ASSIGNMENT – Could you return the passage of the workplace disputes text from "The Supreme Court of Appeal &" up to and including "all lower courts.", word for word?

TEXT SHOWN –

Which institutions can resolve workplace disputes?

 

An employee may challenge a decision taken by an employer following a disciplinary hearing or incapacity enquiry.

 

Disputes must be referred to the right place. Depending on the type of dispute, there are a number of institutions where disputes may be referred.

 

A number of Dispute Resolution Institutions exist, some which were established in terms of labour legislation, and others which have powers to determine employment related disputes. In brief, these institutions are:

 

  • The Constitutional Court;
  • The Supreme Court of Appeal;
  • The High Court;
  • The Labour Appeal Court;
  • The Labour Court;
  • The Commission for Conciliation, Mediation and Arbitration (CCMA);
  • Bargaining Councils;
  • Accredited Private Agencies; and
  • The Department of Employment and Labour.

 

The Constitutional Court

 

  • The main function of the Constitutional Court is to ensure that the supremacy of the Constitution is upheld.
  • The Constitutional Court may review any decisions of the Labour Court or Labour Appeal Court or the Supreme Court of Appeal that are unconstitutional.
  • Decisions of the Constitutional Court are binding on all other courts.

 

The Supreme Court of Appeal & The High Court

 

  • The Supreme Court of Appeal hears and determines appeals against any decision of a High Court.
  • Decisions of the Court are binding on all lower courts.
  • Decisions of the High Courts are binding on Magistrates’ Courts within the respective areas of jurisdiction of the High Courts.

 

The Labour Appeal Court

 

  • The Labour Appeal Court is superior to the Labour Court, and both courts are superior to the CCMA and bargaining councils.
  • The Labour Appeal Court is the final court of appeal in respect of all judgments and orders made by the Labour Court in respect of the matters that fall within its jurisdiction.
  • A decision of the Labour Appeal Court is binding on the Labour Court.
  • On constitutional issues an appeal will go to the Supreme Court of Appeal (SCA) with final confirmation of decisions on a constitutional issue being taken to the Constitutional Court.

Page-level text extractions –
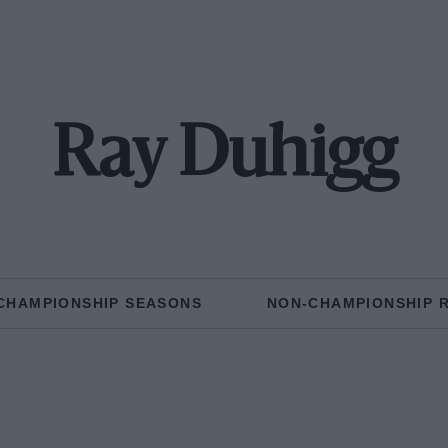
Ray Duhigg
CHAMPIONSHIP SEASONS
NON-CHAMPIONSHIP 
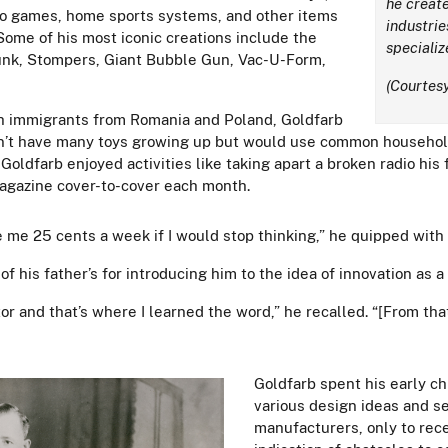
he create
eo games, home sports systems, and other items
industrie
Some of his most iconic creations include the
specializ
lunk, Stompers, Giant Bubble Gun, Vac-U-Form,
(Courtesy
ish immigrants from Romania and Poland, Goldfarb
dn’t have many toys growing up but would use common household
Goldfarb enjoyed activities like taking apart a broken radio hi
magazine cover-to-cover each month.
me 25 cents a week if I would stop thinking,” he quipped with
of his father’s for introducing him to the idea of innovation as a
or and that’s where I learned the word,” he recalled. “[From th
Goldfarb spent his early c
various design ideas and s
manufacturers, only to rece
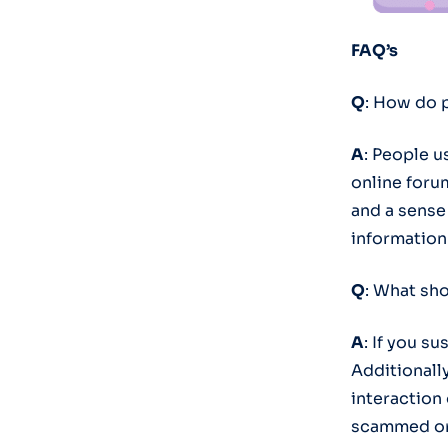
FAQ’s
Q
: How do 
A
: People u
online forum
and a sense
information
Q
: What sho
A
: If you su
Additionall
interaction
scammed or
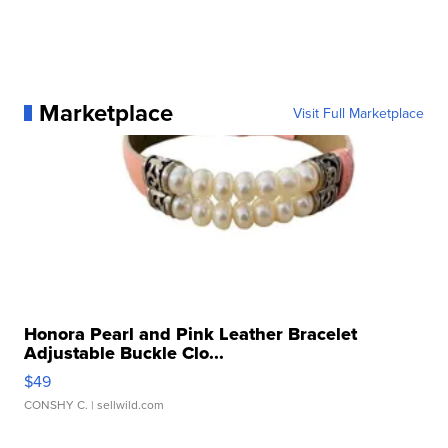
Marketplace
Visit Full Marketplace
Honora Pearl and Pink Leather Bracelet
Adjustable Buckle Clo...
$49
CONSHY C.
| sellwild.com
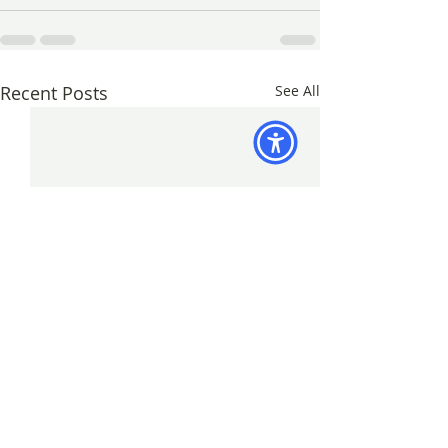
Recent Posts
See All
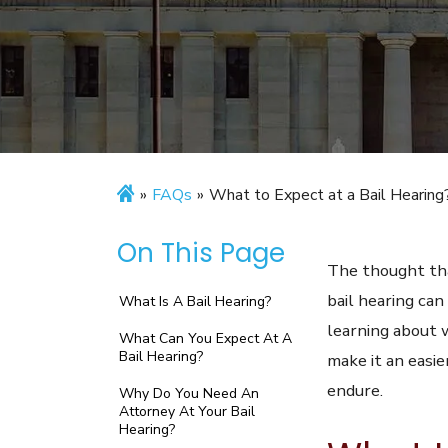
»
FAQs
»
What to Expect at a Bail Hearing
On This Page
The thought tha
bail hearing can
What Is A Bail Hearing?
learning about 
What Can You Expect At A
Bail Hearing?
make it an easie
endure.
Why Do You Need An
Attorney At Your Bail
Hearing?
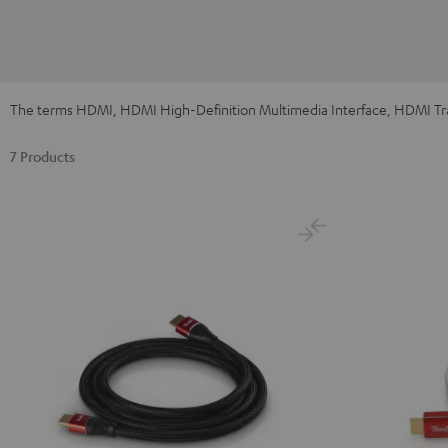
The terms HDMI, HDMI High-Definition Multimedia Interface, HDMI Tra
7 Products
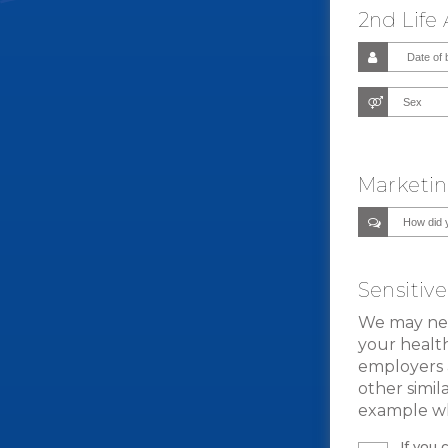
2nd Life
Marketin
Sensitiv
We may need
your health
employers 
other simil
example wh
If you 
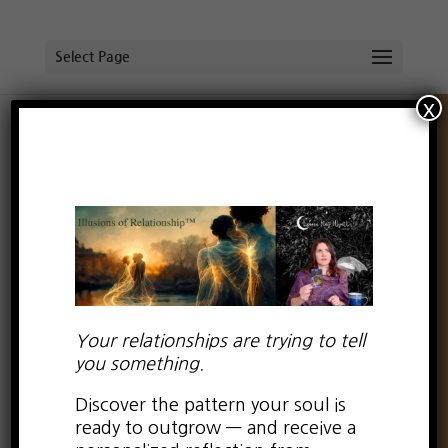
Select Page
x
When “I’m sorry” doesn’t
cut it
by
Lauren Kay Wyatt
|
May 11, 2016
|
0 comments
Your relationships are trying to tell
On Monday morning, I woke up with a flash
you something.
of insight.
Discover the pattern your soul is
ready to outgrow — and receive a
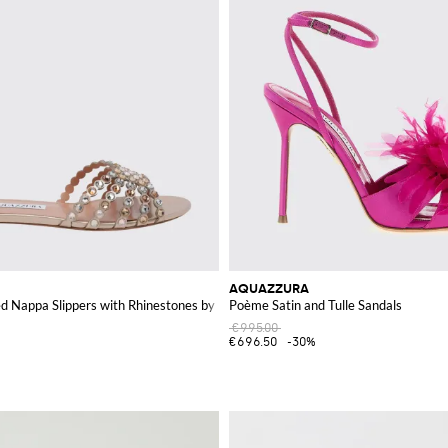
AQUAZZURA
d Nappa Slippers with Rhinestones by
Poème Satin and Tulle Sandals
€995.00
€696.50
-30%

EXERCISE RESPONSE –
The Supreme Court of Appeal & The High Court

 

  • The Supreme Court of Appeal hears and determines appeals against any decision of a High Court.
  • Decisions of the Court are binding on all lower courts.